§ Quoted passage
==============================

Appellant's second contention concerns 19 Del. C. §2320(10). According to Appellant, Lattis v. Blackwell, together with Short v. ACME Markets, stand for the proposition that pursuant to §2320(10), if a petition is withdrawn within 30 days of a scheduled hearing, and the employee files an affidavit for attorney's fees, the Board is to award such fees.[15] Appellee points out, and Appellant does not dispute, that the Board's decision makes no reference to attorney's fees, whether denying or granting them.

Evidently, the parties settled a separate matter concerning Appellant's temporary total disability ("TDD Matter"), provided him by Appellee. Appellant avers that this matter was consolidated with the matter currently on appeal, to wit the casual nature of the 2009 work injury. Further, Appellant alleges that the parties settled the TDD Matter, within 30 days of a scheduled hearing. Appellant alleges that as per Lattis, the Board should have awarded Appellant its attorney's fees.

==============================

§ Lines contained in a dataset
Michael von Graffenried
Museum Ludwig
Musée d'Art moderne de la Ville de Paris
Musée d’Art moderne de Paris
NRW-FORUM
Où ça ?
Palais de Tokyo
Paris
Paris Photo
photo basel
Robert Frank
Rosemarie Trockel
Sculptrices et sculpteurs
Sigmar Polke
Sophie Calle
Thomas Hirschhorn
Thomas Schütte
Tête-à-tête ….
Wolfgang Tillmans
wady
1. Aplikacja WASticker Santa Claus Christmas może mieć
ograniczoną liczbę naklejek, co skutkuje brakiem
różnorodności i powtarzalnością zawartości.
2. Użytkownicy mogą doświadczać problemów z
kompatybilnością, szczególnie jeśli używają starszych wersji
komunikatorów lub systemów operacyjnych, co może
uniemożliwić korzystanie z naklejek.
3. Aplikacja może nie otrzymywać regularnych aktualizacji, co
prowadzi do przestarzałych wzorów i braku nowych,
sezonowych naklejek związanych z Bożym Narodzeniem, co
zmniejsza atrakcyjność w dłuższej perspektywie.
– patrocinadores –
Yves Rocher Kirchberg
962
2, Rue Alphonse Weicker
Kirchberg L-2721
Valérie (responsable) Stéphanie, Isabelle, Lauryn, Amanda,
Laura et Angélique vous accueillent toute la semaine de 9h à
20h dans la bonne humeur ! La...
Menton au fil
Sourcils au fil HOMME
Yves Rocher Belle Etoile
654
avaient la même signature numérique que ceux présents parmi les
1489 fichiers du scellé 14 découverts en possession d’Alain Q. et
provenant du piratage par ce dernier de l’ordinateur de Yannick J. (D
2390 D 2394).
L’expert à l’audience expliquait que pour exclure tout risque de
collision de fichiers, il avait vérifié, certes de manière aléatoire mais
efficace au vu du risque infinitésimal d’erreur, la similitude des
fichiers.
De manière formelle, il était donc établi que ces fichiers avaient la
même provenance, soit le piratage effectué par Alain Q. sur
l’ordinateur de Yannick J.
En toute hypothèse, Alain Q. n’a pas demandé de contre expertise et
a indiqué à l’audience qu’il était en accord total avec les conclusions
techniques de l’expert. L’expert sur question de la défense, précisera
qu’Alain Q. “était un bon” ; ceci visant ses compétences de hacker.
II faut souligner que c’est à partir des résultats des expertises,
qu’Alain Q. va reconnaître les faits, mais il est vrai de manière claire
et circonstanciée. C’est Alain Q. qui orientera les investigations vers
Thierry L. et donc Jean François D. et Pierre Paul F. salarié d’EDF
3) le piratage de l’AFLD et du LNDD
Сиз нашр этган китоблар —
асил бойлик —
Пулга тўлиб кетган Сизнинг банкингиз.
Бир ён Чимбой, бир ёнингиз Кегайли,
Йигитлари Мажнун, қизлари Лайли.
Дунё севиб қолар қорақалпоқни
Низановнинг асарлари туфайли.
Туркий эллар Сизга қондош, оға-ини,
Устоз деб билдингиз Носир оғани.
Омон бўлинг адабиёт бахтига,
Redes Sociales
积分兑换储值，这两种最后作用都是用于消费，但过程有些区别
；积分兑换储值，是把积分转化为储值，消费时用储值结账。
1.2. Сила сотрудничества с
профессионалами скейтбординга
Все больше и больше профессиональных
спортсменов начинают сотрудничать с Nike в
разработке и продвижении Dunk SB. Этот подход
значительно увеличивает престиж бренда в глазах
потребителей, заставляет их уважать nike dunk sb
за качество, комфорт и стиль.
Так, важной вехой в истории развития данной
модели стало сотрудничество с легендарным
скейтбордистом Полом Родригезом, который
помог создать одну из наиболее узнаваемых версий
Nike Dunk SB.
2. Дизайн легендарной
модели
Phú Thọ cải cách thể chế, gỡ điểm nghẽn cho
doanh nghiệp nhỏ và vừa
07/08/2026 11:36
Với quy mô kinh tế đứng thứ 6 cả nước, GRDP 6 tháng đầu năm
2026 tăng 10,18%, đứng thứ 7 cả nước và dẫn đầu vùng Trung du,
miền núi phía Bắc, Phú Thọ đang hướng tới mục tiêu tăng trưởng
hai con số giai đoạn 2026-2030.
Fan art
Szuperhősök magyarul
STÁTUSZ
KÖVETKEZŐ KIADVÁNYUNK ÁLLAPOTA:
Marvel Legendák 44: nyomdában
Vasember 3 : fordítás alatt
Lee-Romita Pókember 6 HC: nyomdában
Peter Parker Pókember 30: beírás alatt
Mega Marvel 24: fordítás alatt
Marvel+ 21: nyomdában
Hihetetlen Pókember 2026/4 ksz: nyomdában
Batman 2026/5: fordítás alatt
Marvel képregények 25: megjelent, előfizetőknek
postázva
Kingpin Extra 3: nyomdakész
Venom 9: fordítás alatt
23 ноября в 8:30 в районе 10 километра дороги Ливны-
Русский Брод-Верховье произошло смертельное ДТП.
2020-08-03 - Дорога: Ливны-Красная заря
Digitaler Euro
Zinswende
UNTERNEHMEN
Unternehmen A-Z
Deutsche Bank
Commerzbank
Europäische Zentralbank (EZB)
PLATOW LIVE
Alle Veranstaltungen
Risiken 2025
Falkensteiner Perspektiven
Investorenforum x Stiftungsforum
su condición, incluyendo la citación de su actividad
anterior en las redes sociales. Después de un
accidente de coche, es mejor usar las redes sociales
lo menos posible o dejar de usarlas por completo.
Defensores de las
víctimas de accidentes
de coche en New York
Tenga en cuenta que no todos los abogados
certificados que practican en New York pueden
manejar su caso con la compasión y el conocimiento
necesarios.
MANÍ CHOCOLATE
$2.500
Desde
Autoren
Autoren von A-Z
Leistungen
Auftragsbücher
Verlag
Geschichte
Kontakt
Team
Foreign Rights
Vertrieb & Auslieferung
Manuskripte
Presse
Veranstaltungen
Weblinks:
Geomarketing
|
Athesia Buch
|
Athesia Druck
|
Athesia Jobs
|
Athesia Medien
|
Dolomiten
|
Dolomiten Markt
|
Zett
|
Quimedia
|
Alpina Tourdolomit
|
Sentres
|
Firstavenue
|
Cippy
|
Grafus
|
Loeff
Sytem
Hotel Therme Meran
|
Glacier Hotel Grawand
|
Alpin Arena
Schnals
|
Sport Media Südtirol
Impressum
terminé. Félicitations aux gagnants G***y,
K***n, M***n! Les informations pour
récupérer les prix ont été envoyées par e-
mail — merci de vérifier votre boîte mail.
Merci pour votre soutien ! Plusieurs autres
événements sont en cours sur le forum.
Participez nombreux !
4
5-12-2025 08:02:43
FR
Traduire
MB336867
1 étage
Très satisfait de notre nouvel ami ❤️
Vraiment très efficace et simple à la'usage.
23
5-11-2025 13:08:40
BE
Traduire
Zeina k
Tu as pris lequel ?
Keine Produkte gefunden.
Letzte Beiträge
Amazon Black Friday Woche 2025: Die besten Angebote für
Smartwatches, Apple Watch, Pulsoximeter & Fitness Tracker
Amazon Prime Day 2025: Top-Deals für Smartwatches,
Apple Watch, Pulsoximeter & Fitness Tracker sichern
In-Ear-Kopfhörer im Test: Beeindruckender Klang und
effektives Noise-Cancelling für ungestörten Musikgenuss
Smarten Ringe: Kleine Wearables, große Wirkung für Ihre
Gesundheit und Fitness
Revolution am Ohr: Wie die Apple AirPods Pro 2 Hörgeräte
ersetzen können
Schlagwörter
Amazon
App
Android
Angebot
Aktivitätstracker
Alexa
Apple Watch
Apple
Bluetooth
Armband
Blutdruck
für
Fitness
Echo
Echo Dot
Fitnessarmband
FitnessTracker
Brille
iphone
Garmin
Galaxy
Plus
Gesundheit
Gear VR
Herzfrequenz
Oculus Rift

==============================

§ Task list
1 – Answer each question from the excerpt on attorney's fees.
(a) Which statutory provision does Appellant's second contention concern?
(b) What does Appellee point out about the Board's decision?
(c) What did the separate matter that the parties settled concern?
2 – In one to three sentences, explain why Appellant argues that the Board should have awarded attorney's fees, according to the excerpt on attorney's fees.
3 – Write out the part of the excerpt on attorney's fees that opens with the words containing "Appellant's second contention" and closes with "or granting them.".
Answer using only the excerpt on attorney's fees.

§ Written answers
1 –
(a) 19 Del. C. §2320(10).
(b) The Board's decision makes no reference to attorney's fees, whether denying or granting them.
(c) Appellant's temporary total disability, which Appellee provided him (the "TDD Matter").

2 – Appellant reads Lattis v. Blackwell, together with Short v. ACME Markets, to hold that under §2320(10) the Board is to award attorney's fees when a petition is withdrawn within 30 days of a scheduled hearing and the employee files an affidavit for fees. He alleges that the TDD Matter was consolidated with the matter on appeal and that the parties settled it within 30 days of a scheduled hearing.

3 –
Appellant's second contention concerns 19 Del. C. §2320(10). According to Appellant, Lattis v. Blackwell, together with Short v. ACME Markets, stand for the proposition that pursuant to §2320(10), if a petition is withdrawn within 30 days of a scheduled hearing, and the employee files an affidavit for attorney's fees, the Board is to award such fees.[15] Appellee points out, and Appellant does not dispute, that the Board's decision makes no reference to attorney's fees, whether denying or granting them.